____ DATA PROVIDED
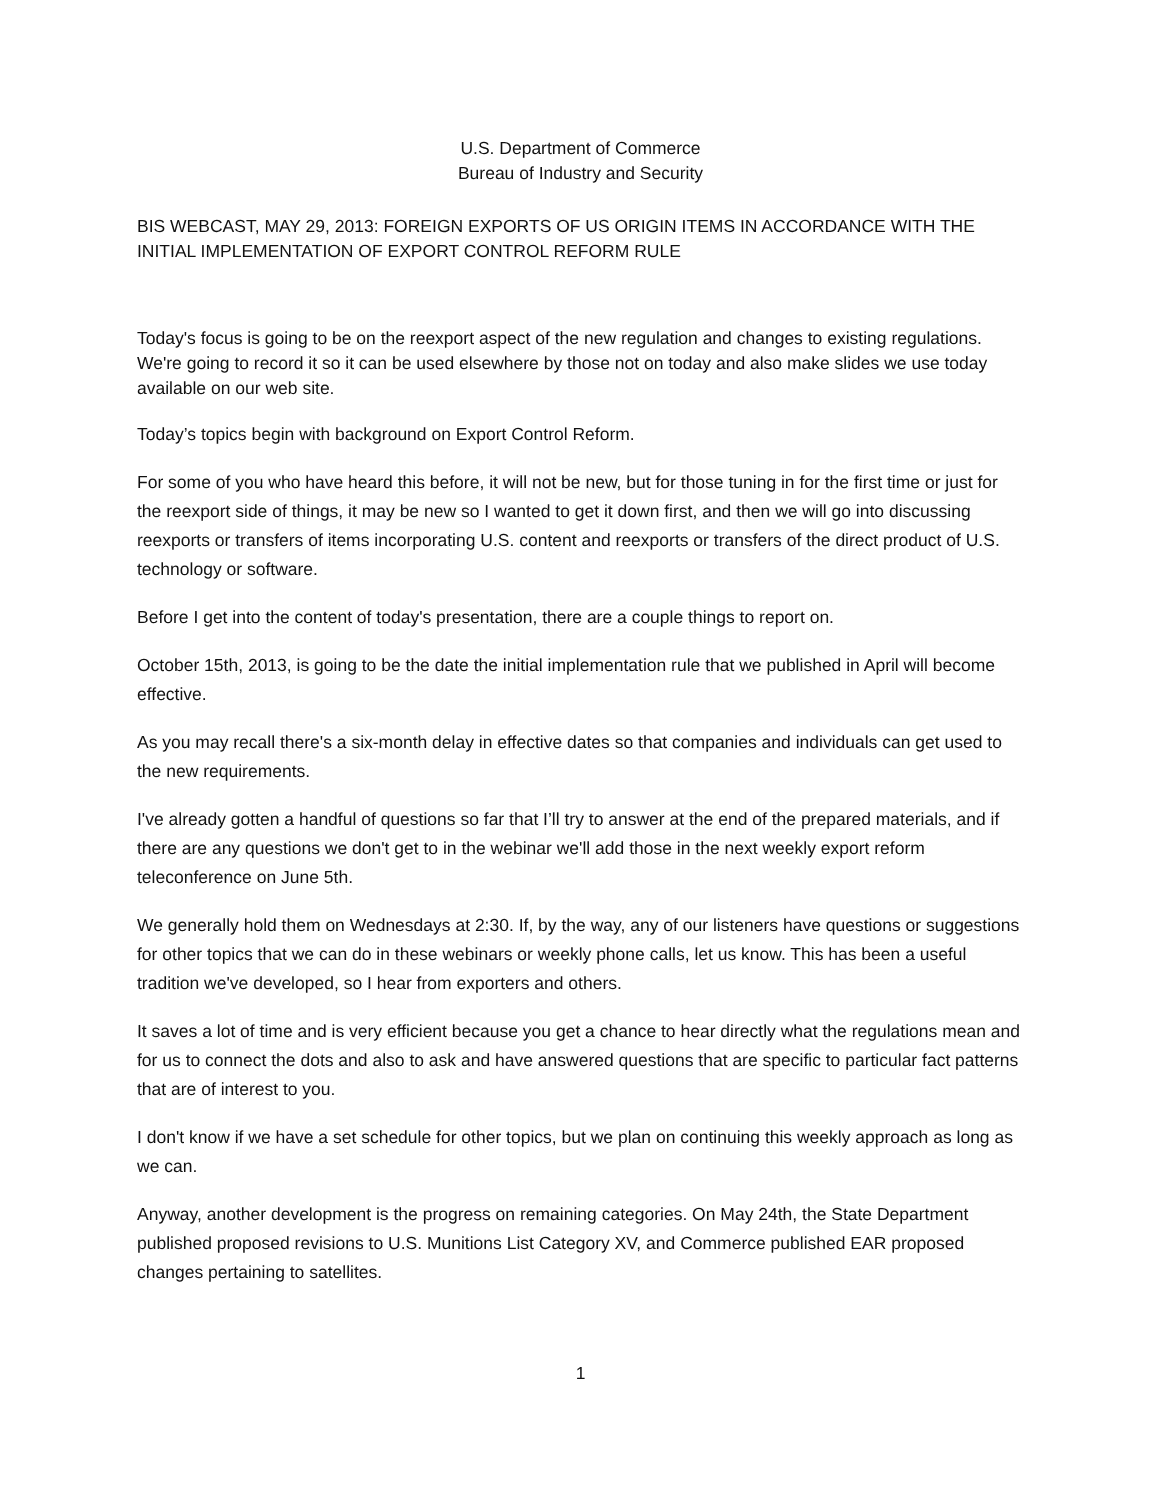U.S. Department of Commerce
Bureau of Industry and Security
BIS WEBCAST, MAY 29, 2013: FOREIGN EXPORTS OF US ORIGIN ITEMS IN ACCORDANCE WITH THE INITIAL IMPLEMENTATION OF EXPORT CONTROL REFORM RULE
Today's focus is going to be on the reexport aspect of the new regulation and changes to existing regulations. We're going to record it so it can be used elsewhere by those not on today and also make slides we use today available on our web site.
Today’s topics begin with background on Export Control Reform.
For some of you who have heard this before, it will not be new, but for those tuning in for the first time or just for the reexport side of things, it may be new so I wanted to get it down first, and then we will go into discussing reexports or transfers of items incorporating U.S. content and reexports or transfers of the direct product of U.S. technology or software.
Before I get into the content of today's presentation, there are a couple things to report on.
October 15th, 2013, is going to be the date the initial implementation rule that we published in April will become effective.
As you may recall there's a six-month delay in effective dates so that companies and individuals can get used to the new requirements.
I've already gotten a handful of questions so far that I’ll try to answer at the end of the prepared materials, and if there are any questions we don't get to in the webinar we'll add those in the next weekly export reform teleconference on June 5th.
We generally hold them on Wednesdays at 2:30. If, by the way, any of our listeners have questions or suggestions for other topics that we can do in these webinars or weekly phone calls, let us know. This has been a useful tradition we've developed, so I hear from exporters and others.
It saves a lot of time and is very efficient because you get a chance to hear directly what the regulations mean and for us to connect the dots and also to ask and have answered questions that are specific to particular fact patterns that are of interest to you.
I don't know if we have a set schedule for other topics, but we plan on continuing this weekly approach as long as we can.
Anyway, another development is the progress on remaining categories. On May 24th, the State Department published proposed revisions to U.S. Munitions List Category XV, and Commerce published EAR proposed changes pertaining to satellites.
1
________
[TASK ITEM]: Wherever "questions" occurs in the records above, copy the line it sits in.

[OUTPUT FOR THIS TASK]:
I've already gotten a handful of questions so far that I’ll try to answer at the end of the prepared materials, and if there are any questions we don't get to in the webinar we'll add those in the next weekly export reform teleconference on June 5th.
We generally hold them on Wednesdays at 2:30. If, by the way, any of our listeners have questions or suggestions for other topics that we can do in these webinars or weekly phone calls, let us know. This has been a useful tradition we've developed, so I hear from exporters and others.
It saves a lot of time and is very efficient because you get a chance to hear directly what the regulations mean and for us to connect the dots and also to ask and have answered questions that are specific to particular fact patterns that are of interest to you.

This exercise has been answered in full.